Bénin : Les Démocrates dans les sables mouvants de la désunion

L’ambition de constituer une grande force d’alternance au Bénin semble aujourd’hui s’éloigner pour le parti Les Démocrates. Fondée autour de Thomas Boni Yayi avec l’objectif de fédérer les différentes sensibilités de l’opposition, la formation politique traverse désormais la plus grave crise de son histoire. Derrière les procédures judiciaires et les débats statutaires se dessine une fracture plus profonde : celle de deux visions du leadership, incarnées par Éric Houndété et Nourénou Atchadé.

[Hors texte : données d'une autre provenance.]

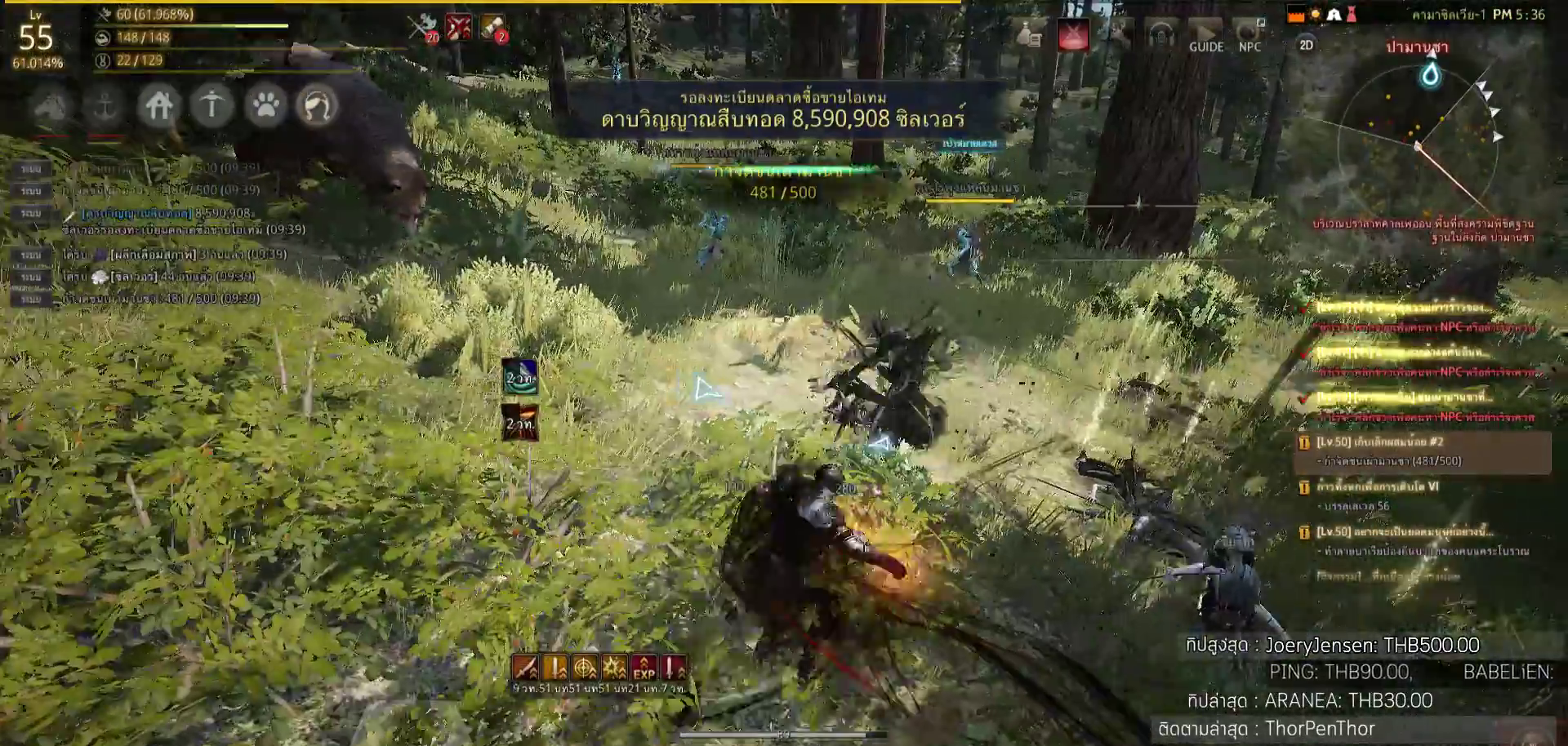
{"buttons": ["SQUARE"], "left_stick": "center", "right_stick": "center", "events": [[33, "SQUARE", "down"], [233, "SQUARE", "up"], [250, "SQUARE", "down"], [250, "left_stick", "center"], [333, "SQUARE", "up"], [450, "SQUARE", "down"]]}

Le différend ne date pas d’hier. Il prend véritablement de l’ampleur après la démission de Boni Yayi de la présidence du parti, à la suite des contre-performances enregistrées lors des élections législatives et de l’absence d’un candidat à la présidentielle de 2026. Désigné président par intérim, Éric Houndété estimait alors disposer d’une légitimité politique et statutaire pour conduire la transition. Mais quelques semaines plus tard, le Conseil national désigne Nourénou Atchadé à la tête du parti, ouvrant une bataille dont l’issue dépasse largement la simple question des personnes. La justice valide cette nouvelle direction, une décision immédiatement contestée par le camp Houndété qui décide d’interjeter appel. Le contentieux est donc désormais porté devant la Cour d’appel, prolongeant une incertitude institutionnelle qui fragilise davantage la formation politique.
Depuis, les deux camps semblent engagés dans une logique d’affrontement permanent. Chacun revendique la fidélité aux textes fondateurs du parti, chacun affirme défendre l’héritage politique laissé par Boni Yayi, tandis que les accusations réciproques se multiplient. Ce qui pouvait apparaître, au départ, comme un simple désaccord sur la gouvernance interne s’est progressivement transformé en une véritable guerre d’influence.
Le camp Atchadé met en avant la légitimité des décisions prises par les instances dirigeantes ainsi que leur validation judiciaire en première instance. Il insiste sur la nécessité de préserver la cohésion du parti autour des organes officiellement reconnus et considère que les contestations internes ne peuvent se substituer aux mécanismes statutaires.
À l’inverse, les proches d’Éric Houndété dénoncent ce qu’ils estiment être une remise en cause de la transition initialement décidée après le retrait de Boni Yayi. Pour eux, le débat dépasse la seule question juridique : il touche au fonctionnement démocratique interne du parti et au respect des équilibres politiques qui avaient présidé à sa création. Leur recours devant la Cour d’appel traduit leur volonté d’obtenir une nouvelle lecture du dossier plutôt que d’accepter un fait accompli.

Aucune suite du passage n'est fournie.